Sunday 24 September 2017

The Greatest Environmental Disaster

The news stories from China are horrific. The best estimate is that on average, 4,400 people die every day from air pollution in that country. That’s 1.6 million per year. Every time I hear of some tragedy that makes headlines, such as a landslide in Shenzhen that killed 200 people, I think to myself, “Yes—and today 4,400 people died of air pollution and it didn’t make the news.”
This is not the old eye-burning, throat-irritating air pollution of yesterday. Today’s pollutant is known as PM2.5—particulate matter 2.5 microns and smaller. It is produced by automobiles, by construction, by farm work, but the greatest contributor by far is coal, burned by industry and for electric-power production. PM2.5 wasn’t even listed as a major pollutant by the U.S. Environmental Protection Agency until 1997. It was present but just not fully proved to be as deadly as it is.
We now know that on a bad day in Beijing, such pollution hurts people as much as smoking two packs of cigarettes a day. Bad air triggers strokes, heart attacks, asthma, and lung cancer. Look at the causes of death in China and you’ll see a remarkable excess of such deaths, despite the fact that obesity is uncommon compared with that in the U.S.
We know about the health effects from some remarkable studies. In the U.S., we saw decreases in health problems when factories and coal plants were temporarily shut down (the 1993 “Six Cities Study”). In China, we have the Huai River Study, in which the Chinese policy of giving free coal to households north of the Huai River, but none to the south, resulted in a reduced average lifetime in the north of 5.5 years.

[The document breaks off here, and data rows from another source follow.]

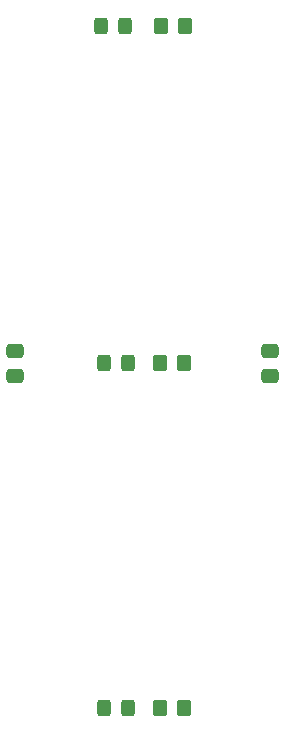
<source format=gtp>
%TF.GenerationSoftware,KiCad,Pcbnew,8.0.4*%
%TF.CreationDate,2024-08-07T10:54:24+02:00*%
%TF.ProjectId,DCJ11_Carrier,44434a31-315f-4436-9172-726965722e6b,rev?*%
%TF.SameCoordinates,Original*%
%TF.FileFunction,Paste,Top*%
%TF.FilePolarity,Positive*%
%FSLAX46Y46*%
G04 Gerber Fmt 4.6, Leading zero omitted, Abs format (unit mm)*
G04 Created by KiCad (PCBNEW 8.0.4) date 2024-08-07 10:54:24*
%MOMM*%
%LPD*%
G01*
G04 APERTURE LIST*
G04 Aperture macros list*
%AMRoundRect*
0 Rectangle with rounded corners*
0 $1 Rounding radius*
0 $2 $3 $4 $5 $6 $7 $8 $9 X,Y pos of 4 corners*
0 Add a 4 corners polygon primitive as box body*
4,1,4,$2,$3,$4,$5,$6,$7,$8,$9,$2,$3,0*
0 Add four circle primitives for the rounded corners*
1,1,$1+$1,$2,$3*
1,1,$1+$1,$4,$5*
1,1,$1+$1,$6,$7*
1,1,$1+$1,$8,$9*
0 Add four rect primitives between the rounded corners*
20,1,$1+$1,$2,$3,$4,$5,0*
20,1,$1+$1,$4,$5,$6,$7,0*
20,1,$1+$1,$6,$7,$8,$9,0*
20,1,$1+$1,$8,$9,$2,$3,0*%
G04 Aperture macros list end*
%ADD10RoundRect,0.250000X-0.475000X0.337500X-0.475000X-0.337500X0.475000X-0.337500X0.475000X0.337500X0*%
%ADD11RoundRect,0.250000X0.475000X-0.337500X0.475000X0.337500X-0.475000X0.337500X-0.475000X-0.337500X0*%
%ADD12RoundRect,0.250000X-0.350000X-0.450000X0.350000X-0.450000X0.350000X0.450000X-0.350000X0.450000X0*%
%ADD13RoundRect,0.250000X-0.325000X-0.450000X0.325000X-0.450000X0.325000X0.450000X-0.325000X0.450000X0*%
G04 APERTURE END LIST*
D10*
%TO.C,C2*%
X146685000Y-89132500D03*
X146685000Y-91207500D03*
%TD*%
D11*
%TO.C,C1*%
X125095000Y-91207500D03*
X125095000Y-89132500D03*
%TD*%
D12*
%TO.C,R3*%
X139340000Y-119380000D03*
X137340000Y-119380000D03*
%TD*%
%TO.C,R2*%
X139340000Y-90170000D03*
X137340000Y-90170000D03*
%TD*%
%TO.C,R1*%
X137430000Y-61595000D03*
X139430000Y-61595000D03*
%TD*%
D13*
%TO.C,D3*%
X134620000Y-119380000D03*
X132570000Y-119380000D03*
%TD*%
%TO.C,D2*%
X134620000Y-90170000D03*
X132570000Y-90170000D03*
%TD*%
%TO.C,D1*%
X132325000Y-61595000D03*
X134375000Y-61595000D03*
%TD*%
M02*

</source>
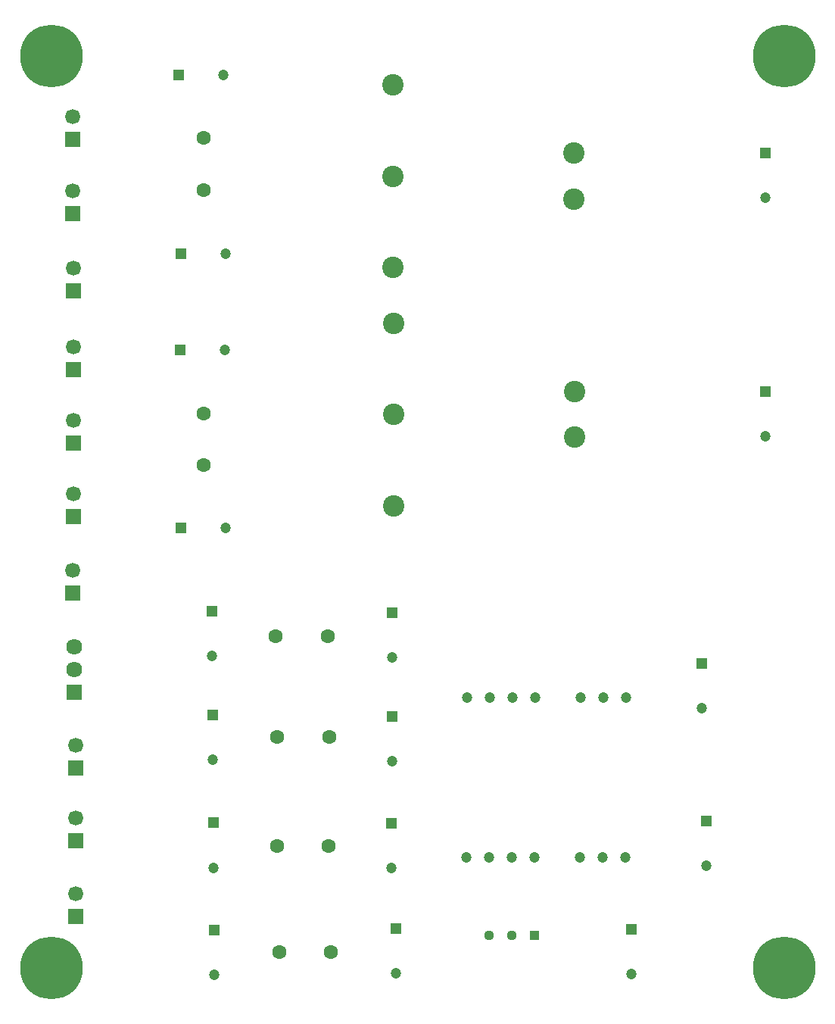
<source format=gbr>
%FSTAX23Y23*%
%MOIN*%
%SFA1B1*%

%IPPOS*%
%ADD18C,0.094488*%
%ADD19C,0.275590*%
%ADD20C,0.047244*%
%ADD21R,0.044488X0.044488*%
%ADD22C,0.044488*%
%ADD23R,0.047244X0.047244*%
%ADD24C,0.062992*%
%ADD25R,0.066535X0.066535*%
%ADD26C,0.066535*%
%ADD27R,0.070275X0.070275*%
%ADD28C,0.070275*%
%ADD29R,0.047244X0.047244*%
%LNpcb.psu.dcdc.001.a1_pads_bot-1*%
%LPD*%
G54D18*
X01664Y02594D03*
Y02192D03*
Y02996D03*
X02463Y02494D03*
Y02694D03*
X0166Y03643D03*
Y03242D03*
Y04045D03*
X02459Y03543D03*
Y03744D03*
G54D19*
X03385Y04173D03*
Y00157D03*
X00157D03*
Y04173D03*
G54D20*
X01986Y00645D03*
X02086D03*
X02186D03*
X02286D03*
X02486D03*
X02586D03*
X02686D03*
X01675Y00134D03*
X00871Y006D03*
X00869Y01074D03*
X033Y025D03*
X01988Y01349D03*
X02088D03*
X02188D03*
X02288D03*
X02488D03*
X02588D03*
X02688D03*
X033Y03548D03*
X00876Y00128D03*
X0271Y00132D03*
X01654Y00598D03*
X03043Y00608D03*
X00866Y01531D03*
X01659Y01069D03*
Y01526D03*
X03023Y01301D03*
X00926Y02094D03*
X00923Y02877D03*
X00925Y03303D03*
X00914Y0409D03*
G54D21*
X02284Y00301D03*
G54D22*
X02184Y00301D03*
X02084D03*
G54D23*
X01675Y00331D03*
X00871Y00797D03*
X00869Y01271D03*
X033Y02696D03*
Y03745D03*
X00876Y00325D03*
X0271Y00329D03*
X01654Y00795D03*
X03043Y00805D03*
X00866Y01728D03*
X01659Y01266D03*
Y01723D03*
X03023Y01498D03*
G54D24*
X0115Y00696D03*
X01378D03*
X00827Y02372D03*
Y026D03*
X00828Y03583D03*
Y03812D03*
X0138Y01175D03*
X01152D03*
X01146Y0162D03*
X01375D03*
X0116Y00227D03*
X01388D03*
G54D25*
X00254Y03137D03*
X0025Y03804D03*
X00253Y0348D03*
X00265Y00386D03*
X00253Y0181D03*
X00254Y02144D03*
X00256Y0247D03*
X00266Y00719D03*
X00264Y0104D03*
X00255Y02792D03*
G54D26*
X00254Y03237D03*
X0025Y03904D03*
X00253Y0358D03*
X00265Y00486D03*
X00253Y0191D03*
X00254Y02244D03*
X00256Y0257D03*
X00266Y00819D03*
X00264Y0114D03*
X00255Y02892D03*
G54D27*
X00257Y01372D03*
G54D28*
X00257Y01572D03*
Y01472D03*
G54D29*
X00729Y02094D03*
X00726Y02877D03*
X00728Y03303D03*
X00717Y0409D03*
M02*
</source>
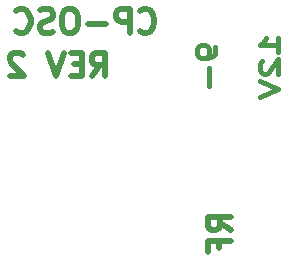
<source format=gbo>
G04 #@! TF.GenerationSoftware,KiCad,Pcbnew,(5.1.10)-1*
G04 #@! TF.CreationDate,2021-09-19T13:10:19-04:00*
G04 #@! TF.ProjectId,CP-OSC,43502d4f-5343-42e6-9b69-6361645f7063,1*
G04 #@! TF.SameCoordinates,PX8c7ecc0PY46649b0*
G04 #@! TF.FileFunction,Legend,Bot*
G04 #@! TF.FilePolarity,Positive*
%FSLAX46Y46*%
G04 Gerber Fmt 4.6, Leading zero omitted, Abs format (unit mm)*
G04 Created by KiCad (PCBNEW (5.1.10)-1) date 2021-09-19 13:10:19*
%MOMM*%
%LPD*%
G01*
G04 APERTURE LIST*
%ADD10C,0.500000*%
%ADD11C,0.381000*%
G04 APERTURE END LIST*
D10*
X-39816839Y-4676504D02*
X-40769220Y-4009838D01*
X-39816839Y-3533647D02*
X-41816839Y-3533647D01*
X-41816839Y-4295552D01*
X-41721600Y-4486028D01*
X-41626362Y-4581266D01*
X-41435886Y-4676504D01*
X-41150172Y-4676504D01*
X-40959696Y-4581266D01*
X-40864458Y-4486028D01*
X-40769220Y-4295552D01*
X-40769220Y-3533647D01*
X-40864458Y-6200314D02*
X-40864458Y-5533647D01*
X-39816839Y-5533647D02*
X-41816839Y-5533647D01*
X-41816839Y-6486028D01*
D11*
X-41149772Y10852248D02*
X-41149772Y10471296D01*
X-41222343Y10280820D01*
X-41294915Y10185581D01*
X-41512629Y9995105D01*
X-41802915Y9899867D01*
X-42383486Y9899867D01*
X-42528629Y9995105D01*
X-42601200Y10090343D01*
X-42673772Y10280820D01*
X-42673772Y10661772D01*
X-42601200Y10852248D01*
X-42528629Y10947486D01*
X-42383486Y11042724D01*
X-42020629Y11042724D01*
X-41875486Y10947486D01*
X-41802915Y10852248D01*
X-41730343Y10661772D01*
X-41730343Y10280820D01*
X-41802915Y10090343D01*
X-41875486Y9995105D01*
X-42020629Y9899867D01*
X-41730343Y9042724D02*
X-41730343Y7518915D01*
X-35815772Y10471296D02*
X-35815772Y11614153D01*
X-35815772Y11042724D02*
X-37339772Y11042724D01*
X-37122058Y11233200D01*
X-36976915Y11423677D01*
X-36904343Y11614153D01*
X-37194629Y9709391D02*
X-37267200Y9614153D01*
X-37339772Y9423677D01*
X-37339772Y8947486D01*
X-37267200Y8757010D01*
X-37194629Y8661772D01*
X-37049486Y8566534D01*
X-36904343Y8566534D01*
X-36686629Y8661772D01*
X-35815772Y9804629D01*
X-35815772Y8566534D01*
X-37339772Y7995105D02*
X-35815772Y7328439D01*
X-37339772Y6661772D01*
D10*
X-47557953Y12252715D02*
X-47462715Y12157477D01*
X-47177000Y12062239D01*
X-46986524Y12062239D01*
X-46700810Y12157477D01*
X-46510334Y12347953D01*
X-46415096Y12538429D01*
X-46319858Y12919381D01*
X-46319858Y13205096D01*
X-46415096Y13586048D01*
X-46510334Y13776524D01*
X-46700810Y13967000D01*
X-46986524Y14062239D01*
X-47177000Y14062239D01*
X-47462715Y13967000D01*
X-47557953Y13871762D01*
X-48415096Y12062239D02*
X-48415096Y14062239D01*
X-49177000Y14062239D01*
X-49367477Y13967000D01*
X-49462715Y13871762D01*
X-49557953Y13681286D01*
X-49557953Y13395572D01*
X-49462715Y13205096D01*
X-49367477Y13109858D01*
X-49177000Y13014620D01*
X-48415096Y13014620D01*
X-50415096Y12824143D02*
X-51938905Y12824143D01*
X-53272239Y14062239D02*
X-53653191Y14062239D01*
X-53843667Y13967000D01*
X-54034143Y13776524D01*
X-54129381Y13395572D01*
X-54129381Y12728905D01*
X-54034143Y12347953D01*
X-53843667Y12157477D01*
X-53653191Y12062239D01*
X-53272239Y12062239D01*
X-53081762Y12157477D01*
X-52891286Y12347953D01*
X-52796048Y12728905D01*
X-52796048Y13395572D01*
X-52891286Y13776524D01*
X-53081762Y13967000D01*
X-53272239Y14062239D01*
X-54891286Y12157477D02*
X-55177000Y12062239D01*
X-55653191Y12062239D01*
X-55843667Y12157477D01*
X-55938905Y12252715D01*
X-56034143Y12443191D01*
X-56034143Y12633667D01*
X-55938905Y12824143D01*
X-55843667Y12919381D01*
X-55653191Y13014620D01*
X-55272239Y13109858D01*
X-55081762Y13205096D01*
X-54986524Y13300334D01*
X-54891286Y13490810D01*
X-54891286Y13681286D01*
X-54986524Y13871762D01*
X-55081762Y13967000D01*
X-55272239Y14062239D01*
X-55748429Y14062239D01*
X-56034143Y13967000D01*
X-58034143Y12252715D02*
X-57938905Y12157477D01*
X-57653191Y12062239D01*
X-57462715Y12062239D01*
X-57177000Y12157477D01*
X-56986524Y12347953D01*
X-56891286Y12538429D01*
X-56796048Y12919381D01*
X-56796048Y13205096D01*
X-56891286Y13586048D01*
X-56986524Y13776524D01*
X-57177000Y13967000D01*
X-57462715Y14062239D01*
X-57653191Y14062239D01*
X-57938905Y13967000D01*
X-58034143Y13871762D01*
X-51605858Y8379239D02*
X-50939191Y9331620D01*
X-50463000Y8379239D02*
X-50463000Y10379239D01*
X-51224905Y10379239D01*
X-51415381Y10284000D01*
X-51510620Y10188762D01*
X-51605858Y9998286D01*
X-51605858Y9712572D01*
X-51510620Y9522096D01*
X-51415381Y9426858D01*
X-51224905Y9331620D01*
X-50463000Y9331620D01*
X-52463000Y9426858D02*
X-53129667Y9426858D01*
X-53415381Y8379239D02*
X-52463000Y8379239D01*
X-52463000Y10379239D01*
X-53415381Y10379239D01*
X-53986810Y10379239D02*
X-54653477Y8379239D01*
X-55320143Y10379239D01*
X-57415381Y10188762D02*
X-57510620Y10284000D01*
X-57701096Y10379239D01*
X-58177286Y10379239D01*
X-58367762Y10284000D01*
X-58463000Y10188762D01*
X-58558239Y9998286D01*
X-58558239Y9807810D01*
X-58463000Y9522096D01*
X-57320143Y8379239D01*
X-58558239Y8379239D01*
M02*

</source>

Also remarkable is China’s openness with their air-pollution data. Every hour, they post online more than 1,500 measurements of PM2.5 (as well PM10, SO2, NO2, and ozone) all across their country. China may be a closed society in many ways, but they seem to be crying out for help. At Berkeley Earth, we have been downloading all these numbers for the past year and a half, and the patterns of severe pollution are now clear. It is not confined to cities or basins but widespread and virtually inescapable. Ninety-seven percent of China’s population breathes what the EPA deems as “unhealthy air” on average. In contrast, the democracy of India reports few PM2.5 measurements. I suspect they have them but are simply not making them public. They do publish results for Delhi, and virtually every time I look, the pollution there is worse than it is in Beijing.
People suggest a switch from coal to solar, but this is too expensive for China to afford. In 2015, solar power contributed less than 0.2 percent to their energy use, and solar plants are going bankrupt as Chinese subsidies are withdrawn. Wind power is expanding, but wind’s intermittency is a big problem, and the use of energy storage drives up cost. Hydro is hardly an environmental choice; the Three Gorges Dam displaced 1.2 million people (voluntarily, the Chinese tell us) and destroyed 13 cities, 140 towns, and 1,350 villages. Their new Mekong River dam is expected to wreak havoc throughout Myanmar, Thailand, and Vietnam.
The best hopes consist of natural gas, which China has in abundance, and nuclear power, which is under rapid development. PM2.5 from natural gas is reduced by 1/400 compared with coal—and it reduces greenhouse emissions by a factor of 2 to 3. China is desperately attempting to extract its shale gas but is doing miserably; the only true master of that technology is the U.S., where it has triggered an enormous and unexpected drop in the price of both natural gas and oil. Nuclear power, once despised by environmentalists, is gaining traction in the U.S., with many past opponents recognizing that it offers a way to reduce carbon emissions significantly. China is surging ahead in nuclear, with thirty-two new plants planned. Although such plants are reported to be expensive, the Chinese know that the high cost is only in the capital cost—that amortized over twenty-five years, nuclear is as cheap as coal, and much cheaper when you add in the environmental costs.
Air pollution will be a growing story. China also has plans, on paper, to double its coal use in the next fifteen years. They will cancel those if they can, but they also worry that slower economic growth could threaten their form of government. As bad as the pollution has been so far, I worry that we ain’t seen nothing yet.
The United States is sharing its nuclear technology, and I expect that in two decades China will be the principal manufacturer of nuclear power plants around the world. But we need to set a better example; we need to show the world that we consider nuclear to be safe. And we need to share our shale-gas technology far more extensively. Too often we read the pollution headlines, shake our heads, perhaps feel a little schadenfreude toward our greatest economic adversary, and then we forget about it.
Someday global warming may become the primary threat. But it is air pollution that is killing people now. Air pollution is the greatest environmental disaster in the world today.